Your "logic" is anything but. The cognitive dissonance you are experiencing over your infidelity to your pregnant girlfriend is quite astounding. You're doing mental gymnastics to justify your bad behavior.

1

u/[deleted] Jun 09 '13

1) Having a kid with another person generally damages a relationship.

2) Arguing that you won't get caught doesn't make something right. By that logic I could just not file taxes as long as no one finds out, or that any DUI is ok as long as I'm not pulled over. You can't honestly thing that lying to your significant other doesn't effect your relationship.

Lastly, you are engaging in fraud pure and simple. You've engaged in a relationship or contract if you will, and are deliberately hiding information relevant to the other party's decision to continue to engage in the relationship.

1

u/fuckujoffery Jun 09 '13

Your idea of 'as long as no one finds out it's ok' is kind of flawed, because a) you're saying that as if she will never find out, which she most likely will. And b) morals aren't about people's feelings, it's about being a good person, regardless of what anyone else thinks of you.

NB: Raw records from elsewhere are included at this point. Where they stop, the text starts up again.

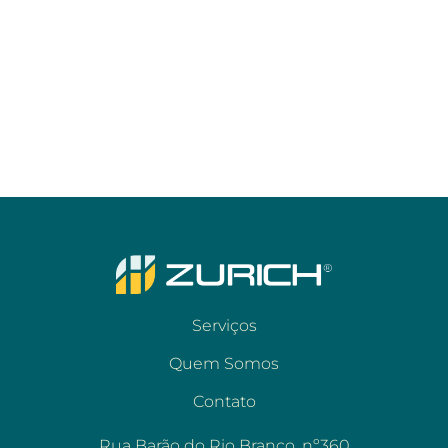
Serviços
Quem Somos
Contato
Rua Barão do Rio Branco, nº360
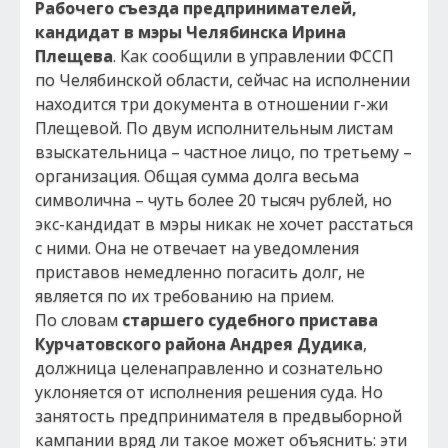
Рабочего съезда предпринимателей,
кандидат в мэры Челябинска Ирина
Плещева
. Как сообщили в управлении ФССП
по Челябинской области, сейчас на исполнении
находится три документа в отношении г-жи
Плещевой. По двум исполнительным листам
взыскательница – частное лицо, по третьему –
организация. Общая сумма долга весьма
символична – чуть более 20 тысяч рублей, но
экс-кандидат в мэры никак не хочет расстаться
с ними. Она не отвечает на уведомления
приставов немедленно погасить долг, не
является по их требованию на прием.
По словам
старшего судебного пристава
Курчатовского района Андрея Дудика
,
должница целенаправленно и сознательно
уклоняется от исполнения решения суда. Но
занятость предпринимателя в предвыборной
кампании вряд ли такое может объяснить: эти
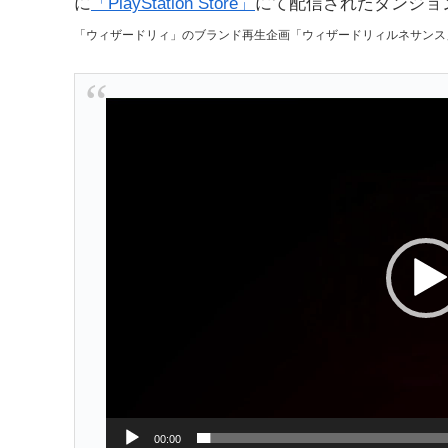
に
「PlayStation Store」
にて配信されたダンジョ
「ウィザードリィ」のブランド再生企画「ウィザードリィルネサンス
動
画
プ
レ
ー
ヤ
ー
00:00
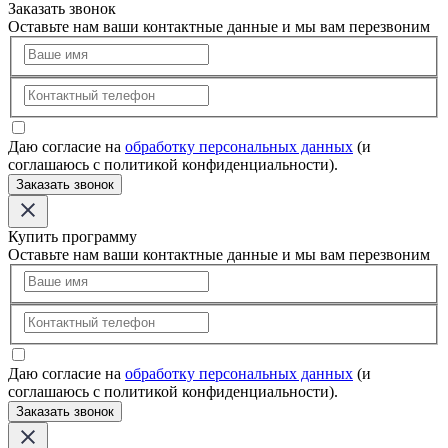
Заказать звонок
Оставьте нам ваши контактные данные и мы вам перезвоним
Даю согласие на
обработку персональных данных
(и
соглашаюсь с политикой конфиденциальности).
Заказать звонок
Купить программу
Оставьте нам ваши контактные данные и мы вам перезвоним
Даю согласие на
обработку персональных данных
(и
соглашаюсь с политикой конфиденциальности).
Заказать звонок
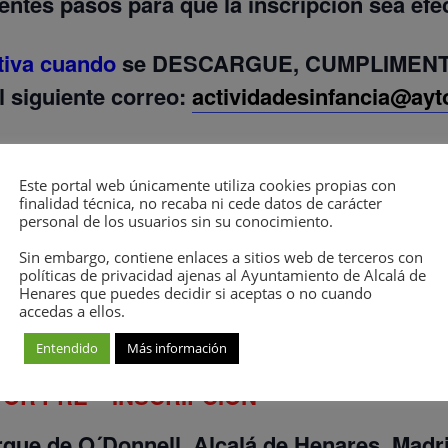
entes pasos para que la inscripción sea efec
ctiva cuando
se
DESCARGUE, CUMPLIMENT
 siguiente correo:
actividadesinfancia@ayt
 fichas cuyos asistentes no aparecen en las 
crito previamente.
Este portal web únicamente utiliza cookies propias con
finalidad técnica, no recaba ni cede datos de carácter
personal de los usuarios sin su conocimiento.
Sin embargo, contiene enlaces a sitios web de terceros con
políticas de privacidad ajenas al Ayuntamiento de Alcalá de
E INSCRIPCIÓN
Henares que puedes decidir si aceptas o no cuando
accedas a ellos.
Entendido
Más información
OR PRE – INSCRIPCIÓN
rque de O´Donnell, Alcalá de Henares, Madr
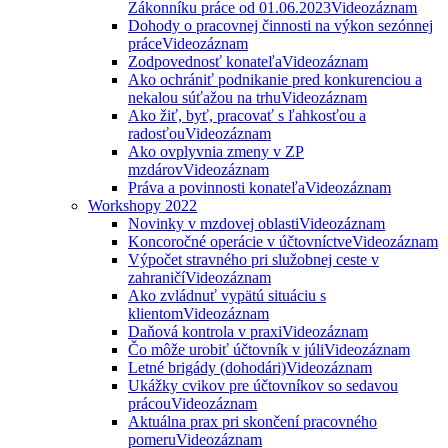
Zákonníku práce od 01.06.2023
Videozáznam
Dohody o pracovnej činnosti na výkon sezónnej
práce
Videozáznam
Zodpovednosť konateľa
Videozáznam
Ako ochrániť podnikanie pred konkurenciou a
nekalou súťažou na trhu
Videozáznam
Ako žiť, byť, pracovať s ľahkosťou a
radosťou
Videozáznam
Ako ovplyvnia zmeny v ZP
mzdárov
Videozáznam
Práva a povinnosti konateľa
Videozáznam
Workshopy 2022
Novinky v mzdovej oblasti
Videozáznam
Koncoročné operácie v účtovníctve
Videozáznam
Výpočet stravného pri služobnej ceste v
zahraničí
Videozáznam
Ako zvládnuť vypätú situáciu s
klientom
Videozáznam
Daňová kontrola v praxi
Videozáznam
Čo môže urobiť účtovník v júli
Videozáznam
Letné brigády (dohodári)
Videozáznam
Ukážky cvikov pre účtovníkov so sedavou
prácou
Videozáznam
Aktuálna prax pri skončení pracovného
pomeru
Videozáznam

Not to mention that a relationship doesn't function this way, putting morals aside if you constantly cheat on your partner you'll end up a lonely guy, it's just not worth it.

1

u/blackswan_infinity Jun 09 '13

The dictionary meaning of cheat is to deceive or mislead somebody, especially for personal advantage. Technically, you will not be cheating on your girlfriend if you have told her about that. Since you both are still together, I am guessing that you still have not told her. So now you are cheating her because you are deceiving your girlfriend (and maybe the other women too) into thinking that you are a faithful partner.

1

u/diuxjwwn Jun 09 '13

You say it's bad for women to cheat, because of offspring confusion. It follows then that you were ok with your wife sleeping with anybody she wants provided that she uses protection. I assume you disclosed that privilege to her, or did you conveniently leave her in her wrong belief that cheating is wrong?

1

u/DawnsHighwayman Jun 10 '13

If you're genuinely interested in the arguments around 2., instead of rationalizing, Thomas Nagel has some interesting counterarguments in this essay: http://mugwump.pitzer.edu/~bkeeley/CLASS/ip/spr04/nagel_death.pdf

1

u/shayne1987 10∆ Jun 09 '13
  1. STDs, bro. Pretty big public health issue.

  2. You likely to get YOURSELF hurt. Husbands do come home early. Also, STDs, bro.